Monday, February 26, 2007

JFK up next

We are going to go straight to the Kennedy assassination next and defer UFOs until a little later. That means you should skip to the readings in the section 6 box of the reading schedule.

If you missed class last Thursday . . .

The questions for the take-home midterm have been posted here on the site. I also just realized that I neglected to properly link to the supplementary web readings and web links pages for the early lectures. The pages for the introductory "Conspiracy Industry" lectures and for the recent section on race and religion have now been properly separated and linked to the readings page. Some of these web readings may help you with the midterm, but I would not call them vital if you have read most everything else.

Thursday, February 15, 2007

Small Administrative details

Hello, this is Will Burghart, the grader.

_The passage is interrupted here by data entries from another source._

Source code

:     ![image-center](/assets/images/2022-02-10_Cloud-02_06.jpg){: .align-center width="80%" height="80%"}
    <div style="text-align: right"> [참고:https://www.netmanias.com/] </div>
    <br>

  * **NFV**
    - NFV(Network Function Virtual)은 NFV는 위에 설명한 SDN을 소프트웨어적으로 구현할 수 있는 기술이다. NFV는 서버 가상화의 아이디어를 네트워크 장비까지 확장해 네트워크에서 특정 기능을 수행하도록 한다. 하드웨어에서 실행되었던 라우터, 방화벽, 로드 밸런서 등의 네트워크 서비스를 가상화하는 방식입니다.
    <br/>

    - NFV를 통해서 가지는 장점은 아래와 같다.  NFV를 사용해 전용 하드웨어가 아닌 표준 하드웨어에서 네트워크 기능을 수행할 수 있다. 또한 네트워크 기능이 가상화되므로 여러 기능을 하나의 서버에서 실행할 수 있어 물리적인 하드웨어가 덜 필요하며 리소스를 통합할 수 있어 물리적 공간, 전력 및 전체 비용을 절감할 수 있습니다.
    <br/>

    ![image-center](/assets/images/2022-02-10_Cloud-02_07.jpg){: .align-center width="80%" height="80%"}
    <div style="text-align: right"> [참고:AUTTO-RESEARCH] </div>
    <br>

Since the first exam is coming up, I just wanted to let the students know that my office hours are 10-11 MTWR, and that my office (desk) is located in Read Basement room 1. Just go to the bottom of the stairs, through the door, take a right into the large common room, take another right into the small alcove partially blocked by screens, and my desk is the barest one of the five. The best way to contact me outside office hours is through email (wdburg@gmail.com), though I am normally in Read basement between 12 and 1 weekdays.

For something a little more fun, those who have looked at the Culture of Fear book (or watched Bowling for Columbine) know that the media tends to exagerate the dangers of certain events/substances/trends. Here is an amusing example, dealing with the Nintendo DS.

Wednesday, February 14, 2007

The politics of torture on Fox TV's "24"

I believe I made a crack in lecture the other day about the way that that Fox's 24 , one of the currently most popular conspiracy-based entertainments, promotes the use of torture in the real world through conspiracy theory logic. Specifically, I was talking about the logic that paints a real or suspected enemy as a conspirator so sneaky, powerful, and monstrously evil that any means were justified in stopping them, immediately. It turns out I was more on target than I knew. Take a look at this article in the current New Yorker, where we discover that the creater of 24 is a Rush Limbaugh-type conservative ideologue who thinks that torture is a great idea and an effective technique even though technical advisors from the U.S. military have told him it isn't. And where do you think that most Americans, including people in politics and young military recruits, get their ideas about torture and the most effective means of fighting terrrorism? My money is on 24 rather than some dry Pentagon study.